**REQUIREMENTS**. Starting at the line with "genus: Solanum" and running through the last line of the listing, reproduce those lines with "vernacular name" substituted for every "common name", changing nothing else.

**DATA FOR THIS TASK**.
%%

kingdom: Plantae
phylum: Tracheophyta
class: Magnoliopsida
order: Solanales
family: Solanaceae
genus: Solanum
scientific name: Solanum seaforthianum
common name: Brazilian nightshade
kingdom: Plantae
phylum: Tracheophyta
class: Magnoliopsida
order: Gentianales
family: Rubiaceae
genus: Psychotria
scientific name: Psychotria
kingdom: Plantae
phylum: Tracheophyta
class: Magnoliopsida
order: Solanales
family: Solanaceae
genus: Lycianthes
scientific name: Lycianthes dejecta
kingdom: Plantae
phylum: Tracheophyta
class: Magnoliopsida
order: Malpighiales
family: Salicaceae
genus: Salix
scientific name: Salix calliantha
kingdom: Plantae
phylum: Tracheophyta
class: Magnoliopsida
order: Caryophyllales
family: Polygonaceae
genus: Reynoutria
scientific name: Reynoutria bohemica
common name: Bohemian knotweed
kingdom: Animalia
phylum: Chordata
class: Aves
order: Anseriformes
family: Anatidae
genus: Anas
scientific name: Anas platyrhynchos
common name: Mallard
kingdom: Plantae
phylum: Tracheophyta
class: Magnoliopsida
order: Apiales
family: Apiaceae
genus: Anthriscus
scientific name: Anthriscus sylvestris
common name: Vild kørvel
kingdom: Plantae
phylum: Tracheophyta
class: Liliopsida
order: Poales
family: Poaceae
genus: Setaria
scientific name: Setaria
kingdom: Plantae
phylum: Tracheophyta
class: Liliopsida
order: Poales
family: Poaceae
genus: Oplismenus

%%

**SOLUTION TO THE PROBLEM**.
genus: Solanum
scientific name: Solanum seaforthianum
vernacular name: Brazilian nightshade
kingdom: Plantae
phylum: Tracheophyta
class: Magnoliopsida
order: Gentianales
family: Rubiaceae
genus: Psychotria
scientific name: Psychotria
kingdom: Plantae
phylum: Tracheophyta
class: Magnoliopsida
order: Solanales
family: Solanaceae
genus: Lycianthes
scientific name: Lycianthes dejecta
kingdom: Plantae
phylum: Tracheophyta
class: Magnoliopsida
order: Malpighiales
family: Salicaceae
genus: Salix
scientific name: Salix calliantha
kingdom: Plantae
phylum: Tracheophyta
class: Magnoliopsida
order: Caryophyllales
family: Polygonaceae
genus: Reynoutria
scientific name: Reynoutria bohemica
vernacular name: Bohemian knotweed
kingdom: Animalia
phylum: Chordata
class: Aves
order: Anseriformes
family: Anatidae
genus: Anas
scientific name: Anas platyrhynchos
vernacular name: Mallard
kingdom: Plantae
phylum: Tracheophyta
class: Magnoliopsida
order: Apiales
family: Apiaceae
genus: Anthriscus
scientific name: Anthriscus sylvestris
vernacular name: Vild kørvel
kingdom: Plantae
phylum: Tracheophyta
class: Liliopsida
order: Poales
family: Poaceae
genus: Setaria
scientific name: Setaria
kingdom: Plantae
phylum: Tracheophyta
class: Liliopsida
order: Poales
family: Poaceae
genus: Oplismenus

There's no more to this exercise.